Is rent-to-own a scam?
There are many ways a would-be buyer can be led astray. Do your homework and be aware of the pitfalls before you sign.
The want ads practically shout from the pages of Craigslist: "Own a home for $699 a month," or "Rent to own! No background checks. No credit checks. No questions."
If you’re struggling either to sell a house or to qualify for a home mortgage, a lease-option or rent-to-own deal may sound tempting. In theory, both sides win. The seller gets a series of cash payments and the buyer immediately moves into his dream home, while gaining time to improve his credit score.
But before you consider a lease-option or rent-to-own agreement, make sure you understand the possible pitfalls. One misstep and your dream of homeownership could go up in smoke.
"It's very risky for the occupant to go into rent-to-own," said Donald Haurin, an economics professor at Ohio State University in Columbus. "All you have to do is violate some part of the contract — a late payment or some kind of maintenance obligation — and the owner can say the contract is violated. If there's some money that's been set aside for future equity, that can be lost."
Why rent-to-own is booming now
The declining housing market and tougher lending standards are putting pressure on sellers to help buyers. One tactic is a lease-purchase agreement, under which the buyer rents for a set period of time before exercising an option to purchase the home. It's especially attractive for sellers in a down market because it locks in a price that otherwise could continue to fall.
"A number of sellers, particularly developers, are turning to that," said John McIlwain, senior fellow for housing at the Urban Land Institute. "It's definitely growing."
Whether called rent-to-own, lease-option or lease-purchase, all these programs are similar in theory: The renter is buying the right to purchase the house later for a given price. If, at the end of the agreement period, the renter doesn't qualify for a loan or simply doesn't want to buy, the landlord keeps the money.
Typically, renters pay either a large upfront fee, called an option fee, of 1% to 3% of the home's purchase price, or finance the option fee by increasing the monthly rent. Usually some or all of the option fee is credited as a down payment on the house.
During the rental period, the landlord still owns the home and is legally responsible for it, but the renters often maintain the property as their own.
Families get a jump on homeownership
A lease-purchase agreement let David and Andrea Colby of Athens, N.Y., move their family of four into a brand-new house without forking over any cash. All 12 months of rent payments were credited to their down payment when they closed on the house last year.

* _INFORMATION SUPPLIED_

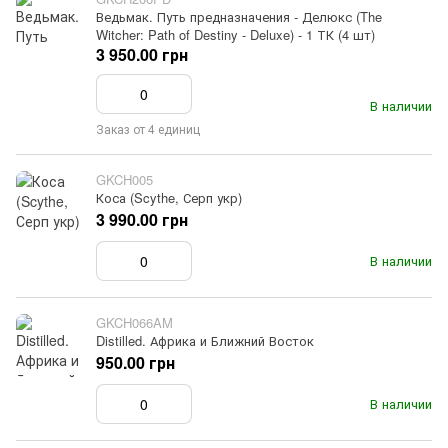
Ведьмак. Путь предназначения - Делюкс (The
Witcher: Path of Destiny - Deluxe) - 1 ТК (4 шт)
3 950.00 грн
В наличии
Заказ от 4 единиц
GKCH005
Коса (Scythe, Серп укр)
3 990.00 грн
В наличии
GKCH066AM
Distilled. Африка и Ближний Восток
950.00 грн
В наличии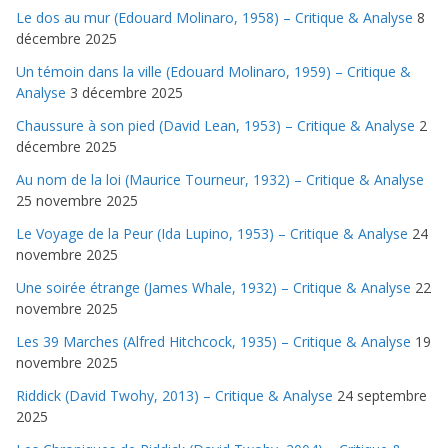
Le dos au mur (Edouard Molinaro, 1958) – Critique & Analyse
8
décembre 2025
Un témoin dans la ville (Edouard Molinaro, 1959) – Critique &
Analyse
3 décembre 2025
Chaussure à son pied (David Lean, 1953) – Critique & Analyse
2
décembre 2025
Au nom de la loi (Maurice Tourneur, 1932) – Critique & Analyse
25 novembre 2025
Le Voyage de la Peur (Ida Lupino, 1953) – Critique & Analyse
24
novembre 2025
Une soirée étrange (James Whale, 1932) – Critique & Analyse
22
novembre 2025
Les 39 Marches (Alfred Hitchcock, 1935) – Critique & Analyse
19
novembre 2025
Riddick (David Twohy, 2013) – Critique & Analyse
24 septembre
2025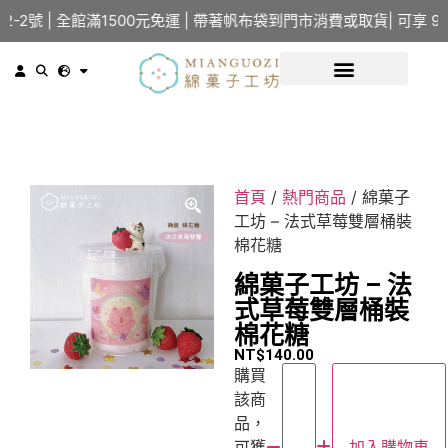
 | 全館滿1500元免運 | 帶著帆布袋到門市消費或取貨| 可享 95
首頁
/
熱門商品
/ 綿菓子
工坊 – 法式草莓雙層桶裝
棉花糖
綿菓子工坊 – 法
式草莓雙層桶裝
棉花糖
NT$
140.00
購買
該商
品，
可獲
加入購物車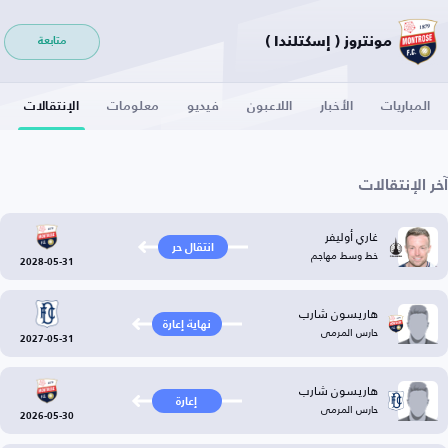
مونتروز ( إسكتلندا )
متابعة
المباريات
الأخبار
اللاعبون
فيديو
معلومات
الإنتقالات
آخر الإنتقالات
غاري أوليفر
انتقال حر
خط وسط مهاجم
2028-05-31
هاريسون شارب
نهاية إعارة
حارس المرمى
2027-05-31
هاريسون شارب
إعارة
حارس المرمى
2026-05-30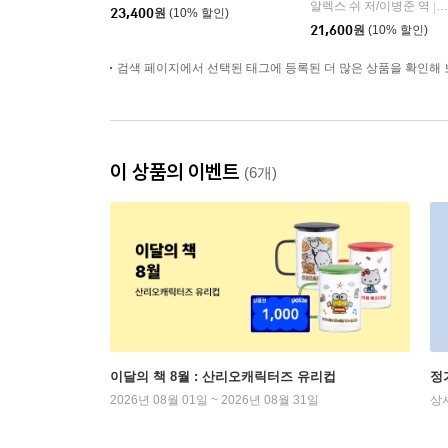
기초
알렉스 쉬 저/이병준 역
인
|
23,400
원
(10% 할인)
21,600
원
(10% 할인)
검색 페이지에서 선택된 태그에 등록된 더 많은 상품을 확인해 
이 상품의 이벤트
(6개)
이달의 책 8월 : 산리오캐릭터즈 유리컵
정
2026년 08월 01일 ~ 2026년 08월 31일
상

...

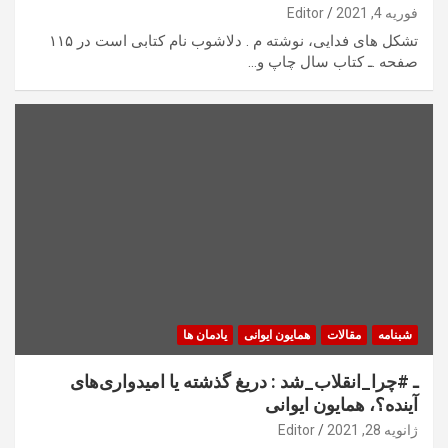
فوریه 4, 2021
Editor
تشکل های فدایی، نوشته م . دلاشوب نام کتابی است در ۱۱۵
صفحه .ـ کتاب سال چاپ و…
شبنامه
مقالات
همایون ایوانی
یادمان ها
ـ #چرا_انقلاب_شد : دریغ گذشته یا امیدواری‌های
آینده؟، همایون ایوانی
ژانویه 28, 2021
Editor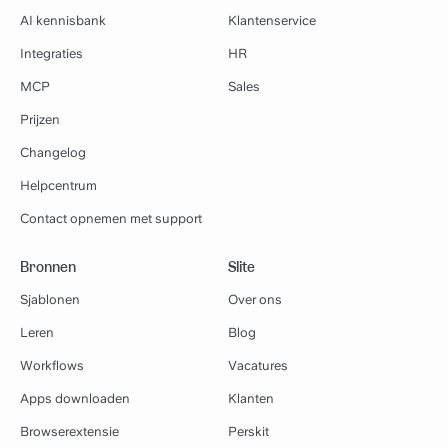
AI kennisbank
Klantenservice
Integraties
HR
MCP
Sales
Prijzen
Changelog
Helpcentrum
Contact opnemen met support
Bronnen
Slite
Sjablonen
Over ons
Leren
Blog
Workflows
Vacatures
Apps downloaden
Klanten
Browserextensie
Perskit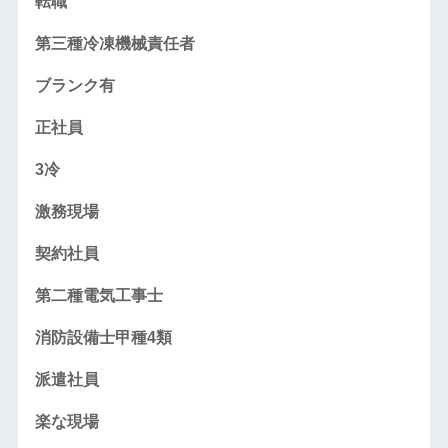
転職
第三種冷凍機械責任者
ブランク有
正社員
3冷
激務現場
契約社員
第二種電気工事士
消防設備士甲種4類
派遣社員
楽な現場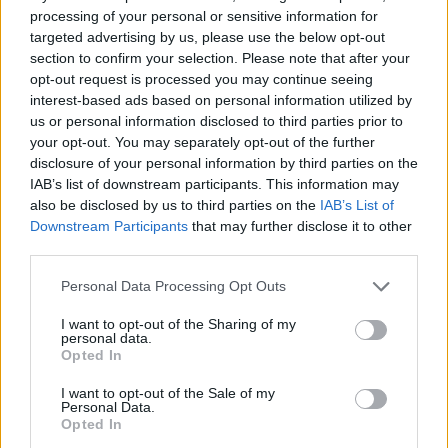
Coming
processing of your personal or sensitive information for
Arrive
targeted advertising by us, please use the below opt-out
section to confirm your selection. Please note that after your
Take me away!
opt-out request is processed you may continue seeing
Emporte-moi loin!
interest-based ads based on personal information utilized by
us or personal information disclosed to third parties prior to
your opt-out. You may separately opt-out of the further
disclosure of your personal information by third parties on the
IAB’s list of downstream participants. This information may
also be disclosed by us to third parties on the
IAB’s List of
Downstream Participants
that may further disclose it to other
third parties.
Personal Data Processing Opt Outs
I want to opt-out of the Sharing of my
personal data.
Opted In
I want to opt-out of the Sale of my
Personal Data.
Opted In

* * *

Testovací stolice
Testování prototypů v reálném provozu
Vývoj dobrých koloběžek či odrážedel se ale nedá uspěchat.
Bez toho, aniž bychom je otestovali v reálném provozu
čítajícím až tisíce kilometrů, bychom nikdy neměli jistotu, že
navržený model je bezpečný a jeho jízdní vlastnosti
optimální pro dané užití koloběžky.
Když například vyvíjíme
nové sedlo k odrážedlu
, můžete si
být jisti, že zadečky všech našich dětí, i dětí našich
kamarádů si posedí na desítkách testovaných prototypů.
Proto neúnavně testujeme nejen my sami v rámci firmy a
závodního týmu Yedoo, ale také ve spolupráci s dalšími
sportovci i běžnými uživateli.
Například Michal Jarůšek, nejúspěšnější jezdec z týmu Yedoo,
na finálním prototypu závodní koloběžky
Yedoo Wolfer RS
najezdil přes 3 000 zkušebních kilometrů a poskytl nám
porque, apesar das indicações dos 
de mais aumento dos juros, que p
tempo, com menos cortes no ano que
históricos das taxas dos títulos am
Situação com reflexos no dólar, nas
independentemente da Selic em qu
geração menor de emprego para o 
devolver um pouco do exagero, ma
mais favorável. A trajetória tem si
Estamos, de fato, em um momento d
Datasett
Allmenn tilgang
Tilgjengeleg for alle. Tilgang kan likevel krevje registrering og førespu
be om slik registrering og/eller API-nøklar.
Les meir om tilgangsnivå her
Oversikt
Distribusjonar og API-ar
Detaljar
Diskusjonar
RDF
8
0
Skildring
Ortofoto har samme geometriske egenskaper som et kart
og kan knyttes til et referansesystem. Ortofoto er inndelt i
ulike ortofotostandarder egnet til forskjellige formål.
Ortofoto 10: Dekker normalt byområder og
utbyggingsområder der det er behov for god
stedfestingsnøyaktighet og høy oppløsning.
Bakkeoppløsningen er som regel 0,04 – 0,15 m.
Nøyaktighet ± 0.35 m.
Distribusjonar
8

* _TASK REQUIREMENTS_
a: Retype the part of the rent-to-own article from "If you’re struggling" up to and including "his credit score.".
b: In the rent-to-own article, how large is the upfront option fee typically, as a share of the home's purchase price?
c: Proceed with the rent-to-own article, picking up after its last sentence.
The items come from a separate source, unrelated to the article.

* _EXERCISE RESULTS_
a:
If you’re struggling either to sell a house or to qualify for a home mortgage, a lease-option or rent-to-own deal may sound tempting. In theory, both sides win. The seller gets a series of cash payments and the buyer immediately moves into his dream home, while gaining time to improve his credit score.

b: 1% to 3% of the home's purchase price.

c:
"It was a good way for us to transition into it, to make sure we liked the home," David Colby said. "We had an extremely positive experience."
Among the benefits of rent-to-own:
- The buyer can evaluate a neighborhood and property without making a 30-year commitment.
- Families can immediately enroll children in a desirable school district.
- The buyer can move right in despite credit problems, inability to document income or lack of financing.
- The seller gets a tenant with a vested interest in keeping up the property.
- The seller receives rental income to cover the mortgage, helpful in a slow real-estate market.
- The seller taps a broader market of potential buyers, instead of being limited to those with excellent credit and cash for a down payment.
- If a sale goes through, the seller may save on real-estate agent commissions.
A rent-to-own horror story
Before you get carried away, here’s a cautionary tale.
Julie Parker agreed to a rent-to-own deal because her Sylacauga, Ala., home had been on the market almost a year, and her family needed to move to Kansas City, Mo., for her husband to begin a master's program.
The woman who wanted the house couldn't document her income because she was largely paid in cash, Parker said. A mortgage broker said that if the tenant made on-time rent payments for 12 months and got rid of some debt, she could get a loan.
Before the year was up, the renter defaulted on the agreement and the house fell into disrepair. Parker gave birth to her third child, so the family didn't have the time or money to travel to Alabama to restore the house to salable condition.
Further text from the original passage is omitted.